Why is the Discrete Fourier Transform exact for periodic signals?

Question

I have in my course notes:

$$ \sum_{k=0}^{N-1}y(k)e^{-j\omega_nk}\approx\sum_{k=-\infty}^{\infty}y(k)e^{-j\omega_nk} $$

Where the $\approx$ for some reason becomes $=$ when $y(k)$ is periodic.

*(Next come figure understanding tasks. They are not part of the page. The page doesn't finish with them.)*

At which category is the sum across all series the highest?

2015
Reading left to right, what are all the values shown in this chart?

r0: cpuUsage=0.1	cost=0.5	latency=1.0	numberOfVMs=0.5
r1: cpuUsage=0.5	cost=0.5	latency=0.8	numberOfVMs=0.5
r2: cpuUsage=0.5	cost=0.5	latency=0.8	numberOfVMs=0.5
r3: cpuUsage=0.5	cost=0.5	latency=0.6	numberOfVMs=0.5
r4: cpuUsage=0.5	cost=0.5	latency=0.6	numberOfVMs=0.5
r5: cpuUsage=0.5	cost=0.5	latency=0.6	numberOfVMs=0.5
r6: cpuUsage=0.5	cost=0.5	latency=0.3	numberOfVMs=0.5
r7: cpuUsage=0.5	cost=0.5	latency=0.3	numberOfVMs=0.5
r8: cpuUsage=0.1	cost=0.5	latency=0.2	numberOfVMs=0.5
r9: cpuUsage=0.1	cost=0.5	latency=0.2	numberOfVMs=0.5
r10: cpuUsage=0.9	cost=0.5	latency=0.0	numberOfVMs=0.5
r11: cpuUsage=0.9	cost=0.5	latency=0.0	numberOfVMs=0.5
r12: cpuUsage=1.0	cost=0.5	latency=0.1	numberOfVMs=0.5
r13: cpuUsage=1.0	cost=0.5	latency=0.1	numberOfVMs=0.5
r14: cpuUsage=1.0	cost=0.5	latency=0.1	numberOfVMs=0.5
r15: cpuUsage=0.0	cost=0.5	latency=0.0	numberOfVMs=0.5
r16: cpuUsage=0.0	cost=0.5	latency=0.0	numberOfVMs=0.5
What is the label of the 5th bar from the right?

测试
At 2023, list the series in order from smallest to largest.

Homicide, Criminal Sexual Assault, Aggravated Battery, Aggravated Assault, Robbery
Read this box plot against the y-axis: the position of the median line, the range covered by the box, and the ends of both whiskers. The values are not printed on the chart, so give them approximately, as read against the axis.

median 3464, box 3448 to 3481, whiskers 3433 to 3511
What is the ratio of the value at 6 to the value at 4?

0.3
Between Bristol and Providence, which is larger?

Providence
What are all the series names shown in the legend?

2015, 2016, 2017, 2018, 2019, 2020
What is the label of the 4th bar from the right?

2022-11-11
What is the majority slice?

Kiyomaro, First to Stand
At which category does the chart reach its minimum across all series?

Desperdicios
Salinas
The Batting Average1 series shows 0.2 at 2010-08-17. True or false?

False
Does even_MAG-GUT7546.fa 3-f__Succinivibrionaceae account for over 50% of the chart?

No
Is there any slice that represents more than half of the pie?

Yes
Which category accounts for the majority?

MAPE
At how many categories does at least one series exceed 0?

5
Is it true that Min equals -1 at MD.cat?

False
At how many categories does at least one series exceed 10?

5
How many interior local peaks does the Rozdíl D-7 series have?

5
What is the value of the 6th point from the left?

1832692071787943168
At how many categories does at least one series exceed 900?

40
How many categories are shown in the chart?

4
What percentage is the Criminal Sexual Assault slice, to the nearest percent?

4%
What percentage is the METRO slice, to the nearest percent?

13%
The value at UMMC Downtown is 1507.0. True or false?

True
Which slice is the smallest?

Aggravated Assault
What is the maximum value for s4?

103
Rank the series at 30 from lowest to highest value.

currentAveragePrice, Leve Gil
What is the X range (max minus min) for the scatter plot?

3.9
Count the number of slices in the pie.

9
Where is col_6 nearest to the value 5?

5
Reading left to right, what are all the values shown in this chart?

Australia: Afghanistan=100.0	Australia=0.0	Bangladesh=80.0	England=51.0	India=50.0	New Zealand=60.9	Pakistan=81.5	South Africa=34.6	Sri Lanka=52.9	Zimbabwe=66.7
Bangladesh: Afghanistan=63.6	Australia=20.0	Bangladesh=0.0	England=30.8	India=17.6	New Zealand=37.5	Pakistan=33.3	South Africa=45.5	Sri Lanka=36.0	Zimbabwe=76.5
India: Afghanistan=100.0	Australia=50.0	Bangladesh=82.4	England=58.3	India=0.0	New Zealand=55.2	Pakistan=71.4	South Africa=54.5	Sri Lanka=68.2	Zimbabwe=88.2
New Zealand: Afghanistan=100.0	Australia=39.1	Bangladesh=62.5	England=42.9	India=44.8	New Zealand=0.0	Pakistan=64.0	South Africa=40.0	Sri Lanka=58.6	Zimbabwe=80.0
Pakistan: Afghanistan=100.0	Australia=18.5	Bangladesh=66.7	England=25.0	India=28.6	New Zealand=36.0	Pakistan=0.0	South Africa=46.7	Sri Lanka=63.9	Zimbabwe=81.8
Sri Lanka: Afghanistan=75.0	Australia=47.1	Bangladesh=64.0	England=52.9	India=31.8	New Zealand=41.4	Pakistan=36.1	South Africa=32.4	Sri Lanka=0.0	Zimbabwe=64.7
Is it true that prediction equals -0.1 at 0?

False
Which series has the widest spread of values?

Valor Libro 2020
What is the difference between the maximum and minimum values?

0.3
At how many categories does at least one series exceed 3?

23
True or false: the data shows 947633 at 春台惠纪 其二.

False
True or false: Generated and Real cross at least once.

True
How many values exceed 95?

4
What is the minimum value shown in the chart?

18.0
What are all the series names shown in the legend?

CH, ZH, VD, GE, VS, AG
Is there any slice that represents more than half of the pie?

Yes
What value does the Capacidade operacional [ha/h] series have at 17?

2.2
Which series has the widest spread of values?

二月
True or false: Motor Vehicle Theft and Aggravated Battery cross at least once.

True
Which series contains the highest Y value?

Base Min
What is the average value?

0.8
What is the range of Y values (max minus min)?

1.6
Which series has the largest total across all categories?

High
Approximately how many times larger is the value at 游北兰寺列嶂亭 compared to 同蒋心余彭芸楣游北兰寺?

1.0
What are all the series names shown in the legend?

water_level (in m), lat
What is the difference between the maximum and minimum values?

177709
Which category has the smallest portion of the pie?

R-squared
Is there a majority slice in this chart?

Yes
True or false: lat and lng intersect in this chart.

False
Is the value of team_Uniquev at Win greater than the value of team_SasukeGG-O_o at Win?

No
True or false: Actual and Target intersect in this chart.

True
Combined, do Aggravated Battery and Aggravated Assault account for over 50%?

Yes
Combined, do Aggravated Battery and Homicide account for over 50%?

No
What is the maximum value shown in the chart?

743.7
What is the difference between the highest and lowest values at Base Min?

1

Could you please explain why this is the case?

Thank you so much!

Answer 1

By definition, the DTFT of an aperiodic signal $y(n)$ is given by

$$Y(\omega) = \sum_{n=-\infty}^\infty y(k)e^{-j\omega n} \tag{1}$$

And the $N$-DFT is given by

\begin{align} Y(k) &= Y(\omega)\bigg|_{\omega=2\pi\frac{k}{N}} \qquad \text{for }k=0,1,\ldots,N-1\\ &= \sum_{n=-\infty}^\infty y(n)e^{-j2\pi\frac{k}{N} n}\\ &= \sum_{l=-\infty}^\infty \sum_{m=0}^{N-1}y(m+lN)e^{-j2\pi\frac{k}{N} (m+lN)}\\ &=\sum_{m=0}^{N-1} \sum_{l=-\infty}^\infty y(m+lN)e^{-j2\pi\frac{k}{N}m}\\ &=\sum_{n=0}^{N-1} y_p(n)e^{-j2\pi\frac{k}{N}n}\\ \end{align}

where in the third equality we rewrite the infinite summation as an infinite sum of finite summations and let $n = m+lN$. In the fourth equality we interchange the order of summations and realize that $e^{-j2\pi kl} = 1$. In the last equality we just change $m$ by $n$ for convenience.

Now let's take a look at the summation

$$y_p(n) = \sum_{l=-\infty}^\infty y(n+lN) \tag{2}\label{2}$$

The relationship between $y_p(n)$ and $y(n)$ depends on the length $L$ of $y(n)$ and $N$. For example, let's consider the case where $y(n) = 0$ outside $0 \leq n \leq N$. At $n=N$, all the terms in \eqref{2} are zero except for $l=-1$ and $l=0$, then

$$y_p(N) = y(N)+y(0),$$

and here we clearly see that $y_p(N) \neq y(N)$. In this case $L = N+1$, and there is one overlapping between $y(0)$ and $y(N)$. If $L=N+2$, we would have two samples from $y(n)$ overlapping with two samples of $y(n-N)$, and so on.

Take now the case of $L=N$, in other words $y(n)$ is zero outside of $0\leq n\leq N-1$. Then we find that for $n=N$, all terms in \eqref{2} are zero except for $l=0$ and we get:

$$ y_p(N)=y(N) $$

Generally, if $L \leq N$, there is not overlapping and in that case $y_p(n) = y(n)$, and therefore

$$Y(k) = \sum_{n=-\infty}^\infty y(n)e^{-j2\pi\frac{k}{N} n} = \sum_{n=0}^{N-1} y(n)e^{-j2\pi\frac{k}{N}n}\tag{3}$$

When $y(n)$ is periodic, the DTFT actually coincides with the definition of the DFT

$$Y(k) = \sum_{n=0}^{N-1} y(n)e^{-j2\pi\frac{k}{N}n}\qquad\text{for }k=0,1,\ldots,N-1$$

My conclusion:

• Both summations you present are by sure different when $y(n)$ is aperiodic and its length $L$ is greater than $N$. An analysis of how different those summations are going to be (or how approximate is one respect to the other) depends in general of $y(n)$, especially of how bigger is $L$ in comparison with $N$ and how large are the tails of $y(n)$, that is, the values of $y(n)$ for $n$ near to the end points of the support of $y(n)$.
• Both summations are equal when $y(n)$ is aperiodic and $L \leq N$.
• For periodic signals we must use another definition for the DTFT that is the same DFT, and which in turn is the same for an aperiodic signal with $L \leq N$.